WHAT THE TASK REQUIRES -
Starting at the first line of the data and ending at the line with "to be the dominant", copy each line exactly. Include both of those lines, but no pictures.

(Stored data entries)
· · · · · · ·

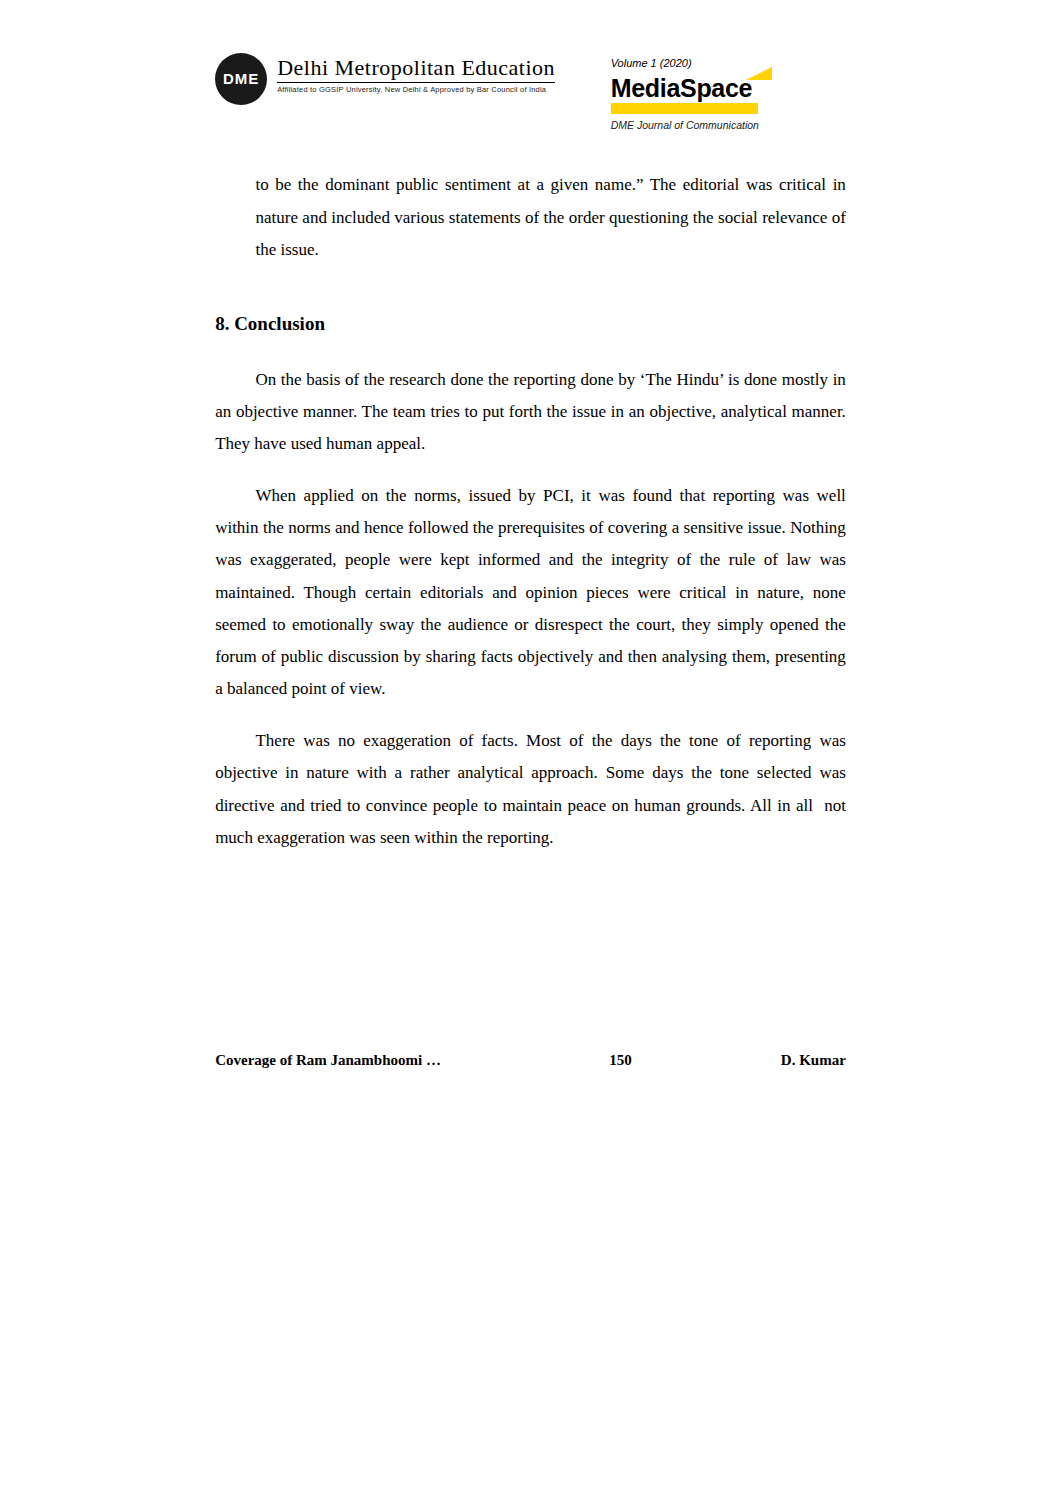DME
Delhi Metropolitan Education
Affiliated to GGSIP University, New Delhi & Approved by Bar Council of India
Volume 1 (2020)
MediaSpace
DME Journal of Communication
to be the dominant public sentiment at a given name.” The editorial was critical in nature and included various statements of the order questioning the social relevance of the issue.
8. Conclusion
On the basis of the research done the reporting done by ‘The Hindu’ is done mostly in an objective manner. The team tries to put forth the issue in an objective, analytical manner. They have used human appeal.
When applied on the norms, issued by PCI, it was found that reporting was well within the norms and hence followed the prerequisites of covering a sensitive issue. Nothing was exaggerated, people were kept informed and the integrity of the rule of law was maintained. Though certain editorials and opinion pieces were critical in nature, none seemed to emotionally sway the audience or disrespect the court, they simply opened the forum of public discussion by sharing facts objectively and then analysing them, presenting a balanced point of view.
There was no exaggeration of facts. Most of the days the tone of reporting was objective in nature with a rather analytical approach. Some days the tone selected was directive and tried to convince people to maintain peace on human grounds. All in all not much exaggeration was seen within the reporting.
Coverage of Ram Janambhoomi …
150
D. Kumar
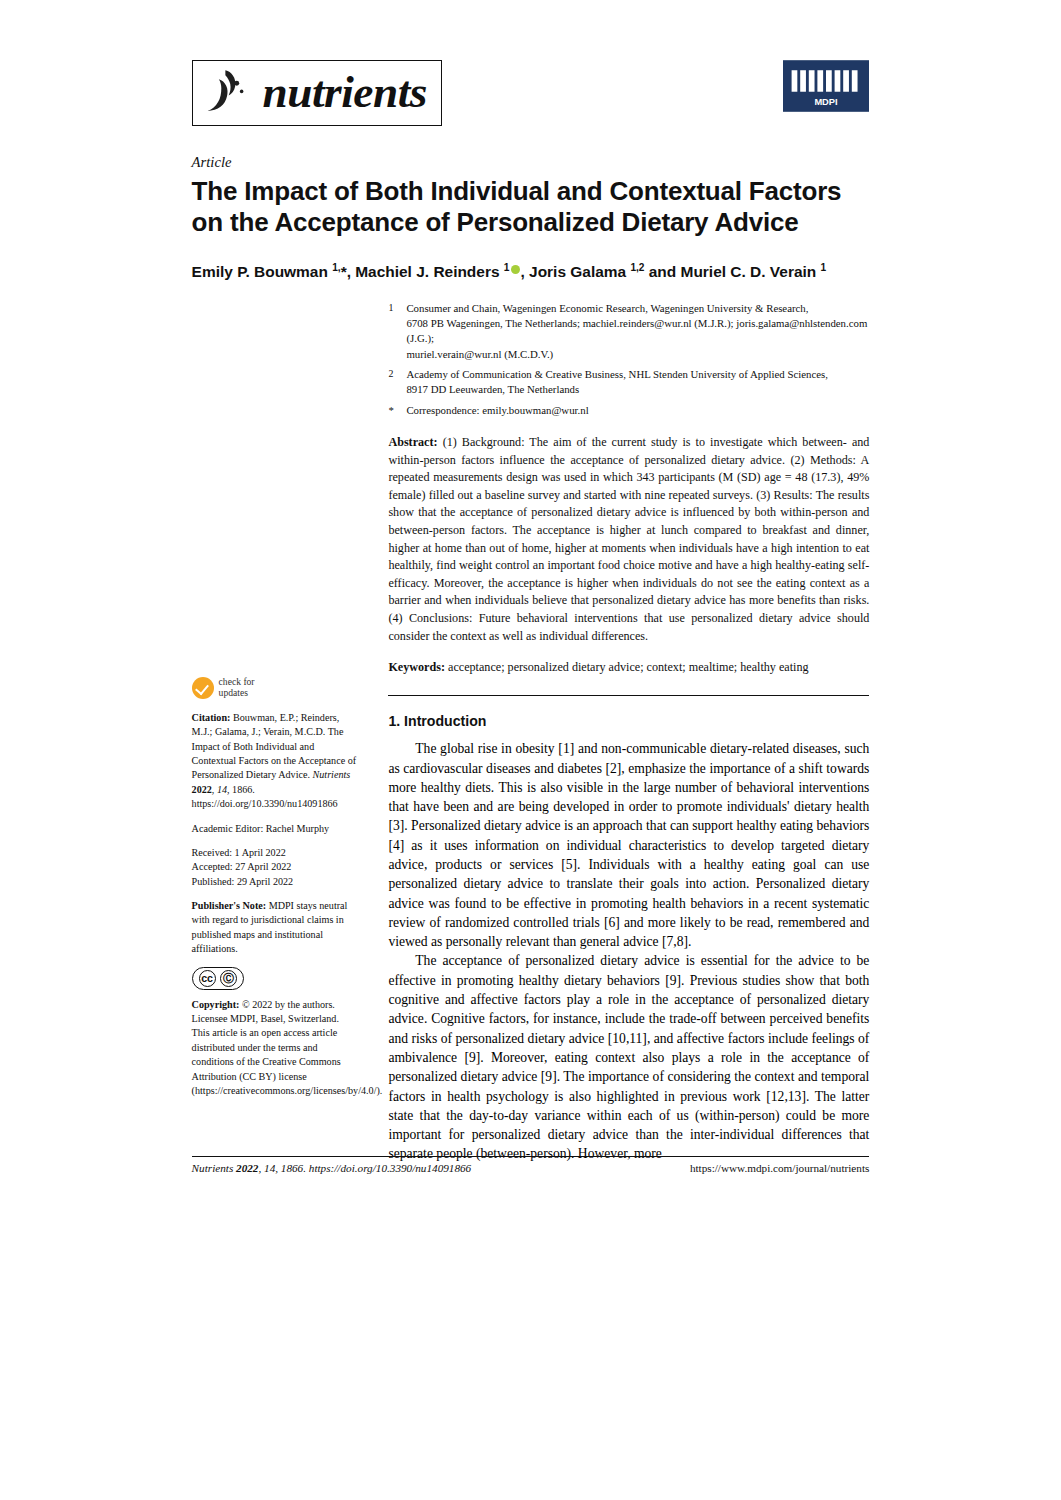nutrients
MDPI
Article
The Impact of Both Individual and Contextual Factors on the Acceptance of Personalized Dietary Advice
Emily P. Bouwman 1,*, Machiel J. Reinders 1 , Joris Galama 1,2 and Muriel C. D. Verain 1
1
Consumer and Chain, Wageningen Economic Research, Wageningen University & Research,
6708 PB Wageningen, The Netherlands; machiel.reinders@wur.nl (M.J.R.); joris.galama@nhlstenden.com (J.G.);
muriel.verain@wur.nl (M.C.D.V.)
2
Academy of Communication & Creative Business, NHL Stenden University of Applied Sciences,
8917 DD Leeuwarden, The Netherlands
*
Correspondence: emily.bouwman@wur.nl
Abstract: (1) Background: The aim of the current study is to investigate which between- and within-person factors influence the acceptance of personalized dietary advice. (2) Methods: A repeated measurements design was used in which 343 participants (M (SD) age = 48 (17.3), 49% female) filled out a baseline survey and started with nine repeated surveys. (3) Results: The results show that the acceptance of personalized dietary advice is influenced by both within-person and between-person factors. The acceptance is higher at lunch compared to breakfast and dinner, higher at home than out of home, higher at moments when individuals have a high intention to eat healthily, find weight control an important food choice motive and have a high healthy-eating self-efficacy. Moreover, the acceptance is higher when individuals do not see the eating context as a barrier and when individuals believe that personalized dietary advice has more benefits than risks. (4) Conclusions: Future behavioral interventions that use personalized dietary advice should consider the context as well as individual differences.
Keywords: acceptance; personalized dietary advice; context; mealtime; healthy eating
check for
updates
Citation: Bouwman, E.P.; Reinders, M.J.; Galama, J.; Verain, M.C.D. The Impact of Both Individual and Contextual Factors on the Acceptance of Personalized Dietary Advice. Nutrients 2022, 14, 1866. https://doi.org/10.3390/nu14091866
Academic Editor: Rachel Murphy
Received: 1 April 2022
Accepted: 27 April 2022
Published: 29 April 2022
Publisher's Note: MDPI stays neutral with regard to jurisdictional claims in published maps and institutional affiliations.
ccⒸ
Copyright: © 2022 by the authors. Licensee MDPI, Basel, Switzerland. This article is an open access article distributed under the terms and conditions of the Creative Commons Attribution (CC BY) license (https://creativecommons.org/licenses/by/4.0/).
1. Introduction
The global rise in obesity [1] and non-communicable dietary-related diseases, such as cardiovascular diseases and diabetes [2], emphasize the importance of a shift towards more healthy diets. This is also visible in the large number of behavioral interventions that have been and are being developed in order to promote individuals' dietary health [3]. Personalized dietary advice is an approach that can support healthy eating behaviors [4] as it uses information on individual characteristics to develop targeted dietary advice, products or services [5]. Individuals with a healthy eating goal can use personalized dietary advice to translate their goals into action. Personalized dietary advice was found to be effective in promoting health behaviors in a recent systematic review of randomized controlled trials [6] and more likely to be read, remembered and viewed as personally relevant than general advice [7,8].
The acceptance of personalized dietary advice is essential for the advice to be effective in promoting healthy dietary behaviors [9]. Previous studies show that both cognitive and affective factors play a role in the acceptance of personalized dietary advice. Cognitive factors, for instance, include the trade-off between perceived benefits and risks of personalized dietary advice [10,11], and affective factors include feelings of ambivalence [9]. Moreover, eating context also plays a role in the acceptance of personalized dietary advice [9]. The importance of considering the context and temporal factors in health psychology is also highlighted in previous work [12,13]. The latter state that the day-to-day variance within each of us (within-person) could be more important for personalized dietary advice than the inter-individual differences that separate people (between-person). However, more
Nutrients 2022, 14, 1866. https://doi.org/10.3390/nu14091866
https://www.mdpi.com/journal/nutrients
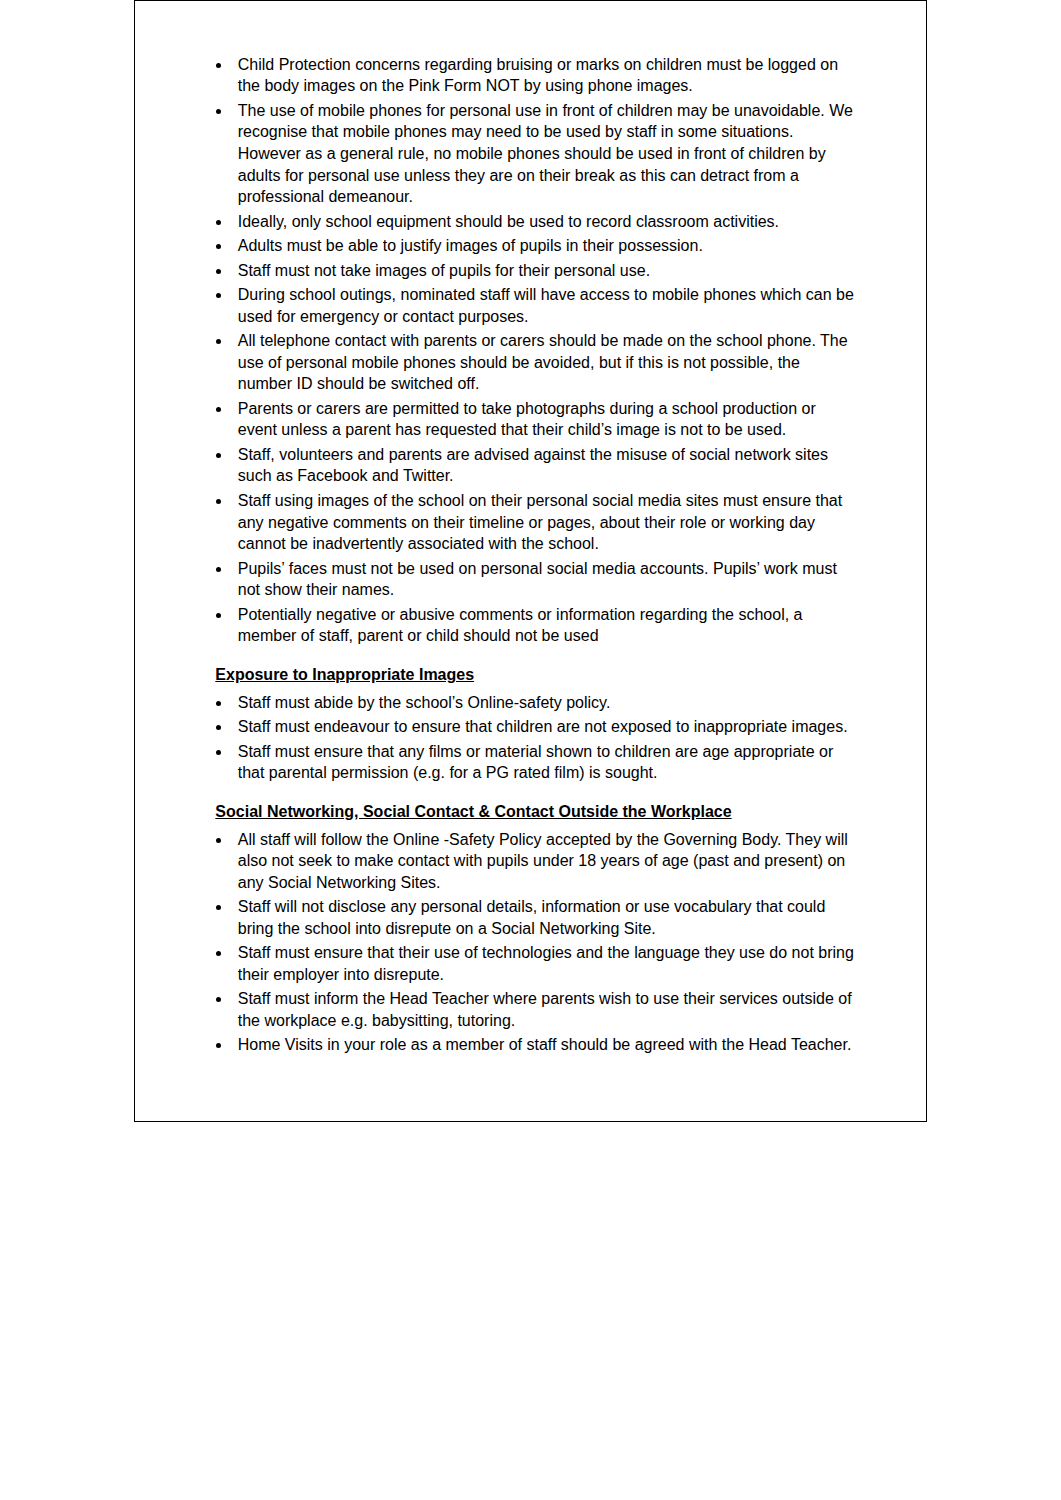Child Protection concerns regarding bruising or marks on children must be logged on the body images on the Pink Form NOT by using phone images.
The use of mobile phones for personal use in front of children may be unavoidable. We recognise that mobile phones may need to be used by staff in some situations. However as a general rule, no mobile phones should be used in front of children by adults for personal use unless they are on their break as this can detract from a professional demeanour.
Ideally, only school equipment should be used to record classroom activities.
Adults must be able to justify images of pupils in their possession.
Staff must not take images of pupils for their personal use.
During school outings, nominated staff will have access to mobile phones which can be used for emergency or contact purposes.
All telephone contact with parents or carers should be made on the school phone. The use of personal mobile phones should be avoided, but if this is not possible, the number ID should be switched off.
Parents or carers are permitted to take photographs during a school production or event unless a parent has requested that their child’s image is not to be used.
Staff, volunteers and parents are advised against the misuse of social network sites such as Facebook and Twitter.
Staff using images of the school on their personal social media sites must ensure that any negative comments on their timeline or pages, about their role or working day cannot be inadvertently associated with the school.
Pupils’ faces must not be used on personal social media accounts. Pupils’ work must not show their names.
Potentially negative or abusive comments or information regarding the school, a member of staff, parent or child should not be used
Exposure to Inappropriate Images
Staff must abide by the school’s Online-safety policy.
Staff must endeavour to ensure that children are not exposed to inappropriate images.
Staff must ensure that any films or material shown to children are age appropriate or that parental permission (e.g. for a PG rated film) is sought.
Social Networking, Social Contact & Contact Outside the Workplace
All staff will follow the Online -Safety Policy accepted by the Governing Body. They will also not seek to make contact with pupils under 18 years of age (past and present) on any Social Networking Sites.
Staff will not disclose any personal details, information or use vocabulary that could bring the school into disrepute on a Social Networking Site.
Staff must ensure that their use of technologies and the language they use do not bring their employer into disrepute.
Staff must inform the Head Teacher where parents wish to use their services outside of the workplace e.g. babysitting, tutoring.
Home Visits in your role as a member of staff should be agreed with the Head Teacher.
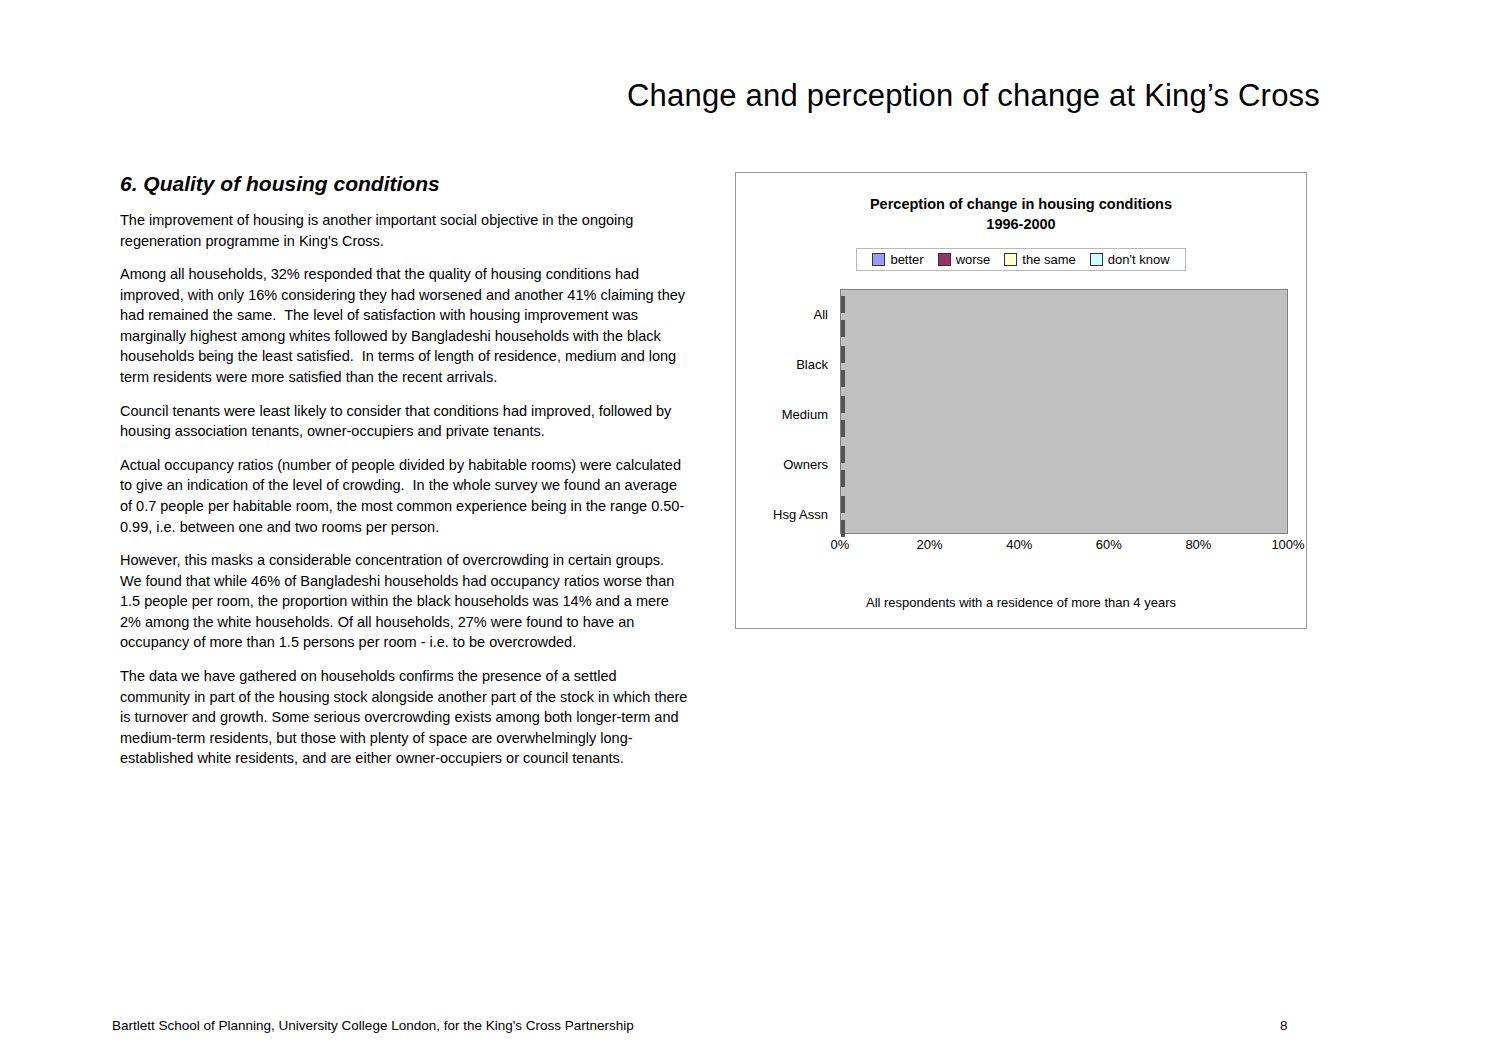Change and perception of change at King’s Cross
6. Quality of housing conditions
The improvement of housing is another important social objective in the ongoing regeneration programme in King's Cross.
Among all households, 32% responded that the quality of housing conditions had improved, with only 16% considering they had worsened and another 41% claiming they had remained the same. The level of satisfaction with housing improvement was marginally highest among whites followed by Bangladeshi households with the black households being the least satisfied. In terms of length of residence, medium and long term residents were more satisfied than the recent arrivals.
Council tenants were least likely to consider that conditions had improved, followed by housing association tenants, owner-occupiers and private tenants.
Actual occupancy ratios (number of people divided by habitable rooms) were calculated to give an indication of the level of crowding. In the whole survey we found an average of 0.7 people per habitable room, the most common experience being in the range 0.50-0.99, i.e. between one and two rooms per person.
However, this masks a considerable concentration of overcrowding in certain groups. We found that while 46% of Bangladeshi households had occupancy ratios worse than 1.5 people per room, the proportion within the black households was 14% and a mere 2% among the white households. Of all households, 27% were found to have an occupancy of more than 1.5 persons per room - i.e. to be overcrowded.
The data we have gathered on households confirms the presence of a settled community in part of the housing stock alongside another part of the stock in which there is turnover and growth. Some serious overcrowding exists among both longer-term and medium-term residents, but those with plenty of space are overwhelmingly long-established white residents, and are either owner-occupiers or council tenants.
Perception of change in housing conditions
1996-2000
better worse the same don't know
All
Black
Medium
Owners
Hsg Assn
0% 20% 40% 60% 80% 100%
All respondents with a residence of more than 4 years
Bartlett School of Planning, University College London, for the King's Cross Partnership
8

· · · · · · ·

TASK OUTPUT -
DME
Delhi Metropolitan Education
Affiliated to GGSIP University, New Delhi & Approved by Bar Council of India
Volume 1 (2020)
MediaSpace
DME Journal of Communication
to be the dominant public sentiment at a given name.” The editorial was critical in nature and included various statements of the order questioning the social relevance of the issue.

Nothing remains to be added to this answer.